A long time ago, when we were young
My brother used to be a funny guy.
He could sometimes break me up a bit
Without really ever seeming to try.
So, one day, when he asked a favor;
I could tell because he wasn’t snarling
He batted his eyes like some movie star
And ended saying “Hunchy, lumpy, darling.”

Now all my brothers had Missouri drawls
And, it turns out, they never lost them.
No matter what I or teachers would say
They drawled no matter what it cost them.
They didn’t really have very much regard
Or use for the propriety of the King’s speech.
It’s almost like good grammar and prose
We just a bit too far out of their reach.

So, I wasn’t surprised I failed to understand
This strange request from my young brother.
After all he talked just like relatives, neighbors,
And most of all, sounded “Jess lack his mother”.
But this one time I had to stop and ask him
Would he please repeat what he asked me,
Because for all I was worth, at that moment
His meaning was blithely slipping past me.

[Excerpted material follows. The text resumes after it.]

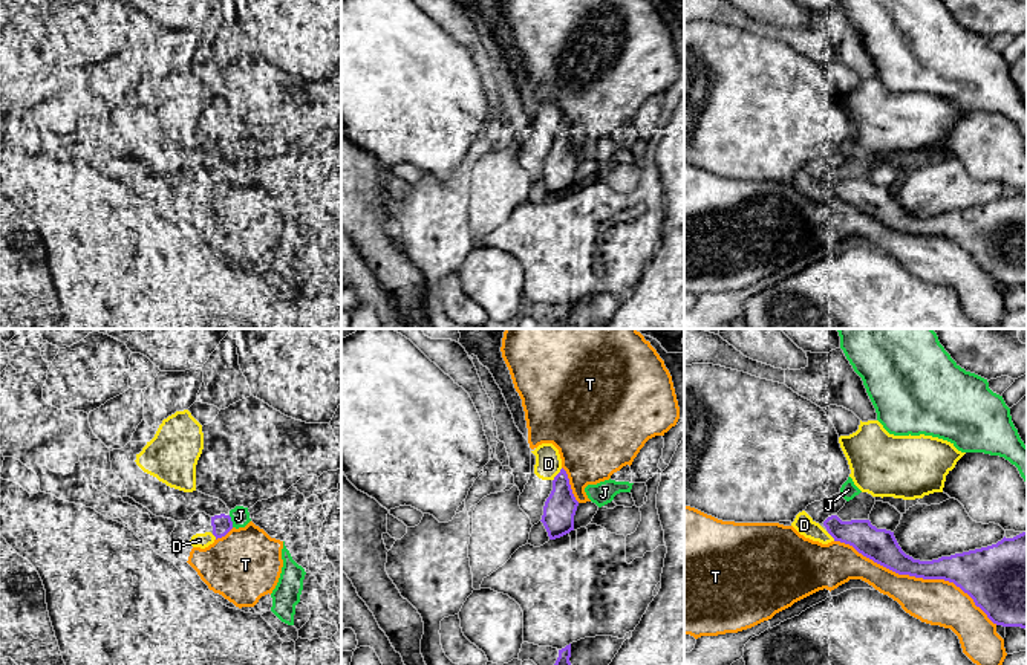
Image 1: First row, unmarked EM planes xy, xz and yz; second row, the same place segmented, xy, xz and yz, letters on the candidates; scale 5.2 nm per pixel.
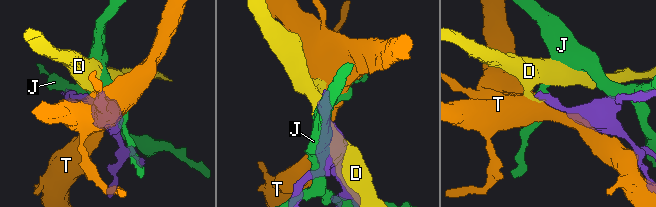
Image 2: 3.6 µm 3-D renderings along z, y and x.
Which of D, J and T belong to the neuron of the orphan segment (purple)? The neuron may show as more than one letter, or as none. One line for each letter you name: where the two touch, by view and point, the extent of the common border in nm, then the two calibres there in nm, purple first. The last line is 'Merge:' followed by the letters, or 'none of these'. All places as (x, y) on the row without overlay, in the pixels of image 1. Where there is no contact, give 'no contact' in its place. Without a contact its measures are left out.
Merge: none of these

His answer, you see, started me right off
On a hunger for rhyming, slang and puns.
My lifelong romance with games and wordplay
Had accidentally, but quite solidly begun.
Because Hunchy, lumpy, darlin’ it seemed
Was saying his way to me, “Honey Child,
Lambie Pie, Darling.” I got it and I screamed.

I laughed and rolled around on the couch
And took it instantly into my grabby brain.
That one little misheard bit of movie-talk fun
Hit me as hilarious and worth saying again.
I’m sure he picked it up from the TV;
Something from a forties comedy movie.
Thinking it was a bit glib, he purloined it
And he was right, I thought it was groovy.